=== ASSIGNMENT ===
Please write out these lines exactly, starting at the line that contains "מה זה ביטקוין ואיך משתמשים בו?" and stopping after the line that contains "של כל אחד מהם".

=== ENTRIES SHOWN ===
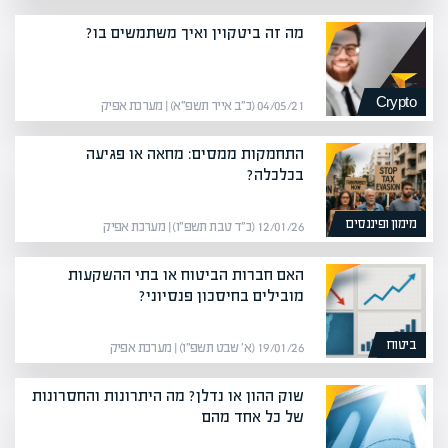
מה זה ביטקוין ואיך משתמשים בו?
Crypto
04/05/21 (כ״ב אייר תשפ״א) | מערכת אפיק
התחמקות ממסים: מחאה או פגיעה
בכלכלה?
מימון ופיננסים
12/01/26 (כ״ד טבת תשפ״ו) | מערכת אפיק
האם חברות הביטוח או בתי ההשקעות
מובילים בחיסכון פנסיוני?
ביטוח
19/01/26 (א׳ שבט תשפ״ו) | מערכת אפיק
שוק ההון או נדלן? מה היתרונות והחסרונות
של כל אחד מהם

...

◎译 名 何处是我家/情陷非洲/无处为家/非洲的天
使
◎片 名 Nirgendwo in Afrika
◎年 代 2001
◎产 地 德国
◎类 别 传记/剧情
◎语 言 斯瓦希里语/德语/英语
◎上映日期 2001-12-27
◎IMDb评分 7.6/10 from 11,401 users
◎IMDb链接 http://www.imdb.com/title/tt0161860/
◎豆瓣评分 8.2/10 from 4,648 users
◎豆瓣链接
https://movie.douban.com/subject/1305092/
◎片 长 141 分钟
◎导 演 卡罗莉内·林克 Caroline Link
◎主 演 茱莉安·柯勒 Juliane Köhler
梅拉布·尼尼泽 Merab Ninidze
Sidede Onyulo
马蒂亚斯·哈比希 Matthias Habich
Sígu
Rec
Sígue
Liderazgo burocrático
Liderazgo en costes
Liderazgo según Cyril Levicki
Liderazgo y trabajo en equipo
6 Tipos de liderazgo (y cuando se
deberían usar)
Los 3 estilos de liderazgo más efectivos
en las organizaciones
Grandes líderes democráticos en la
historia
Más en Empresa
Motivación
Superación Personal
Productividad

=== THE COMPLETED TASK ===
מה זה ביטקוין ואיך משתמשים בו?
Crypto
04/05/21 (כ״ב אייר תשפ״א) | מערכת אפיק
התחמקות ממסים: מחאה או פגיעה
בכלכלה?
מימון ופיננסים
12/01/26 (כ״ד טבת תשפ״ו) | מערכת אפיק
האם חברות הביטוח או בתי ההשקעות
מובילים בחיסכון פנסיוני?
ביטוח
19/01/26 (א׳ שבט תשפ״ו) | מערכת אפיק
שוק ההון או נדלן? מה היתרונות והחסרונות
של כל אחד מהם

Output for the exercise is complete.